### DATA RECORDS
BEGIN
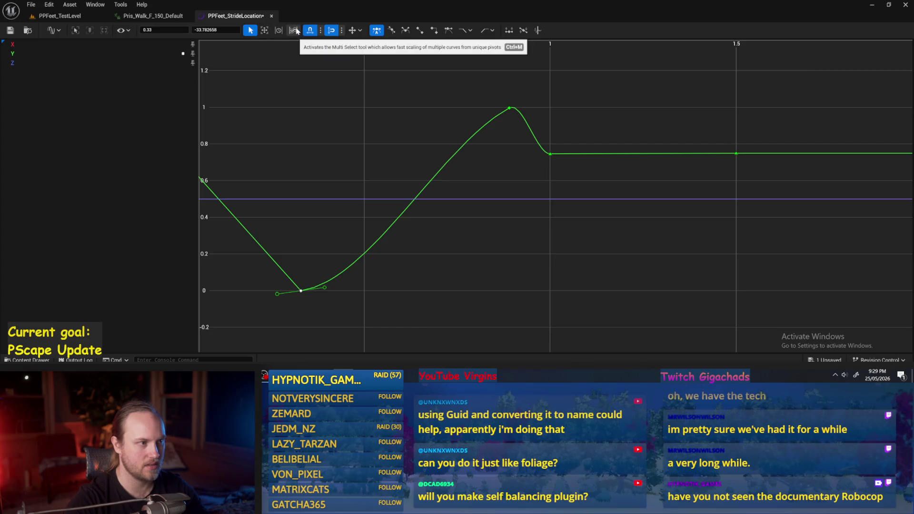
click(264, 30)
END
BEGIN
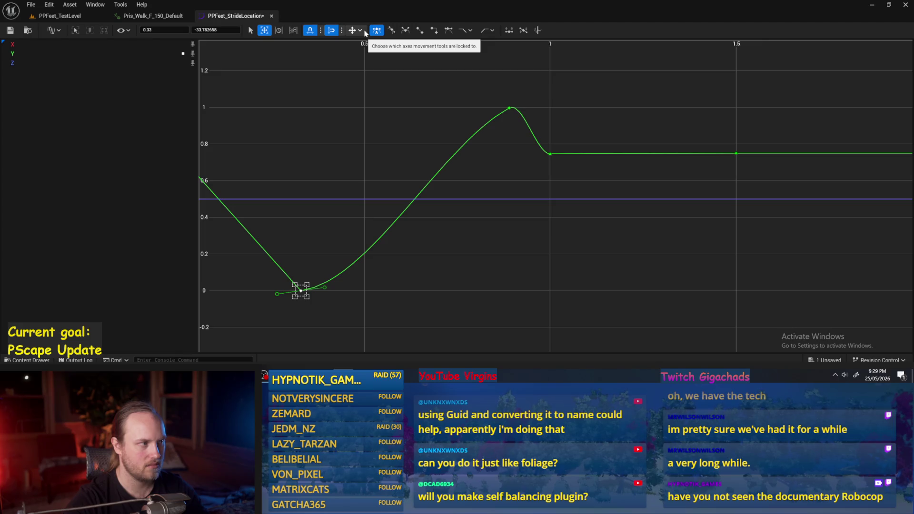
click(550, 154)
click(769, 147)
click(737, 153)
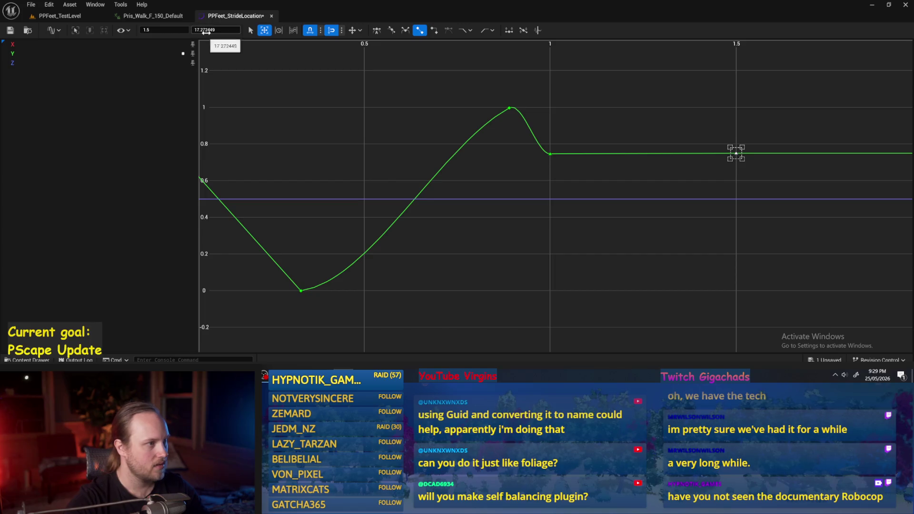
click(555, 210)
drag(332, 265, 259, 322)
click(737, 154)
END
### EXERCISE
Using the records given above, list every line that includes the word "click".

### OUTPUT FOR THIS TASK
click(264, 30)
click(550, 154)
click(769, 147)
click(737, 153)
click(555, 210)
click(737, 154)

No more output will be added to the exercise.